Un semestre maussade en vue pour les IPO en Europe

le 18/07/2016

Alexandre Garabedian

Le succès de la double introduction en Bourse de Line aux Etats-Unis et au Japon va-t-il donner des idées aux entreprises européennes ? Le Whats app japonais, qui offre un service de messagerie instantanée, a gagné jusqu’à 36% la semaine dernière pour son premier jour de cotation à Wall Street. A Tokyo, l’action s’est même adjugé plus de 50% en séance. Il s’agit de la plus grosse entrée en Bourse de l’année dans le secteur technologique.

Mais, en Europe, les perspectives sont plus maussades. Au deuxième trimestre, les montants levés lors d’introductions en Bourse sur le marché européen ont fondu d’un quart en un an, selon le cabinet de conseil PwC. L’approche du référendum britannique sur le Brexit n’a pas aidé les entreprises à tenter l’aventure. D’ailleurs, à Londres, les nouvelles cotations ont chuté de 75% sur la période. Le reste de l’année devrait poursuivre la tendance. Pour l’ensemble de 2016, les experts de PwC s’attendent à un volume d’introduction en Bourse de 25 milliards d’euros sur les marchés européens. Ce serait deux fois moins qu’en 2015 et en 2014.

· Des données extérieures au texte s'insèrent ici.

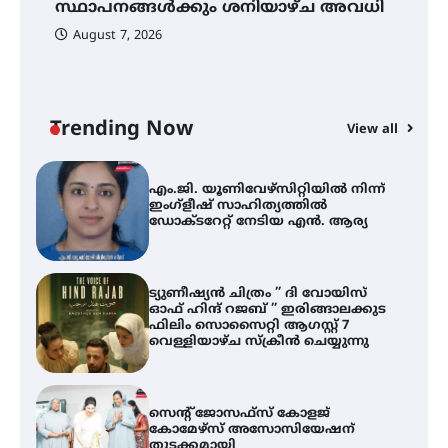
സ്ഥാപനങ്ങൾക്കും ശനിയാഴ്ച അവധി
അവധി
August 7, 2026
എം.ജി. യൂണിവേഴ്‌സിറ്റിയിൽ നിന്ന്
ഇംഗ്ളീഷ് സാഹിത്യത്തിൽ
ഡോക്ടറേറ്റ് നേടിയ എൻ. ആര്യ
Trending Now
View all
ട്യുണീഷ്യൻ ചിത്രം ” ദി വോയിസ്
A
ഓഫ് ഹിന്ദ് റജബ് ” ഇരിങ്ങാലക്കുട
എ
ഫിലിം സൊസൈറ്റി ആഗസ്റ്റ് 7
ഇ
വെള്ളിയാഴ്ച സ്‌ക്രീൻ ചെയ്യുന്നു
ന
സെന്റ് ജോസഫ്സ് കോളജ്
കോമേഴ്‌സ് അസോസിയേഷന്
തുടക്കമായി
കോമേഴ്സ് എക്സ്പോയുമായി
എസ് എൻ ഹയർ സെക്കൻഡറി
വിദ്യാർത്ഥികൾ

Les Bourses européennes ne sont pas fermées aux candidats à la cotation, mais elles manquent aujourd’hui de grands projets. Les fonds de capital investissement, gros pourvoyeurs d’introduction en Bourse, trouvent davantage intérêt à des cessions de gré à gré, compte tenu de la volatilité des marchés actions. A Paris, malgré un début de mois de juillet chahuté, trois sociétés ont rejoint la cote : les biopharmaceutiques GenSight et Pharnext, et le producteur d’énergie Enertime. A elle trois, elles ont collecté 75 millions. C’est ce qui fait la différence, par exemple, avec la Bourse de Hong Kong, où la banque postale chinoise entend lever 7 milliards de dollars à la rentrée.